* EXERCISE
Please convert the lines of every entry below into a single JSON list of strings, one string per line. Omit blank lines and leave out the pictures.

··· INFORMATION PROVIDED ···

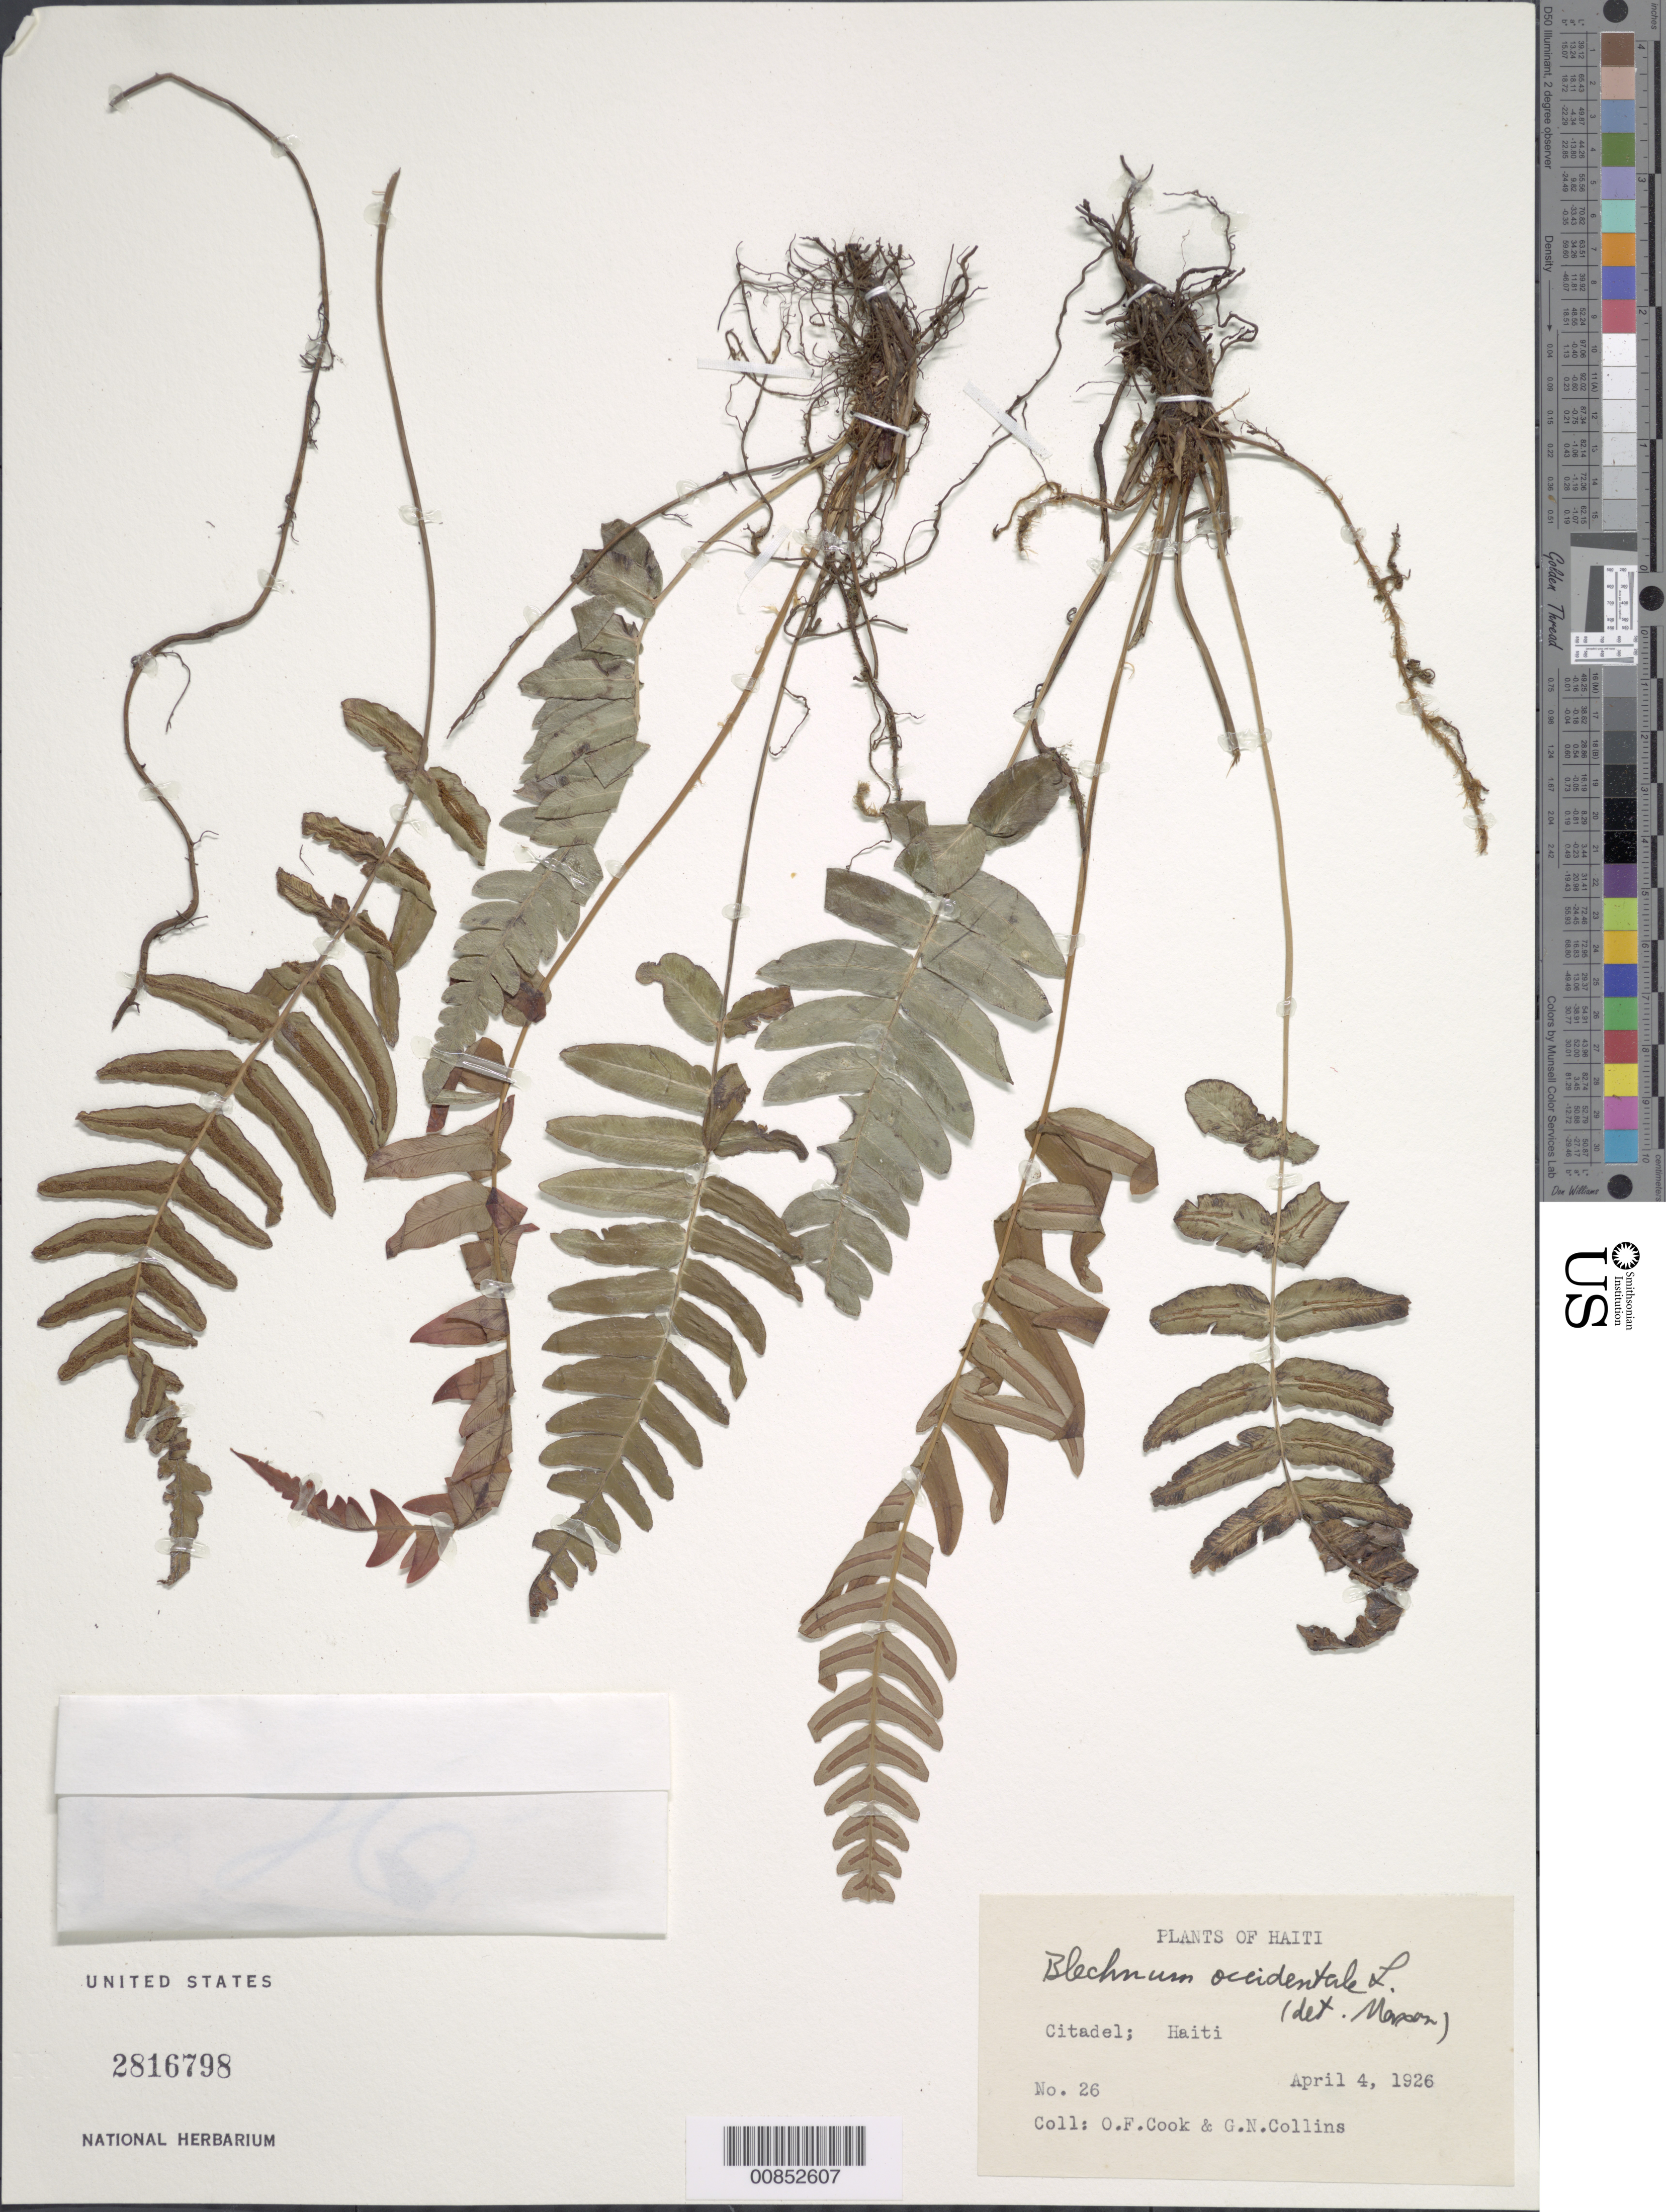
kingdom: Plantae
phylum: Tracheophyta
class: Polypodiopsida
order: Polypodiales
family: Blechnaceae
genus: Blechnum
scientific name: Blechnum occidentale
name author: L.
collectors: O. F. Cook & G. Collins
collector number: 26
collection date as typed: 04 Apr 1926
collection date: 1926-04-04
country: Haiti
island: Hispaniola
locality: Citadel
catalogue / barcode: US 2816798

···

* RESPONSE BELOW
[
  "kingdom: Plantae",
  "phylum: Tracheophyta",
  "class: Polypodiopsida",
  "order: Polypodiales",
  "family: Blechnaceae",
  "genus: Blechnum",
  "scientific name: Blechnum occidentale",
  "name author: L.",
  "collectors: O. F. Cook & G. Collins",
  "collector number: 26",
  "collection date as typed: 04 Apr 1926",
  "collection date: 1926-04-04",
  "country: Haiti",
  "island: Hispaniola",
  "locality: Citadel",
  "catalogue / barcode: US 2816798"
]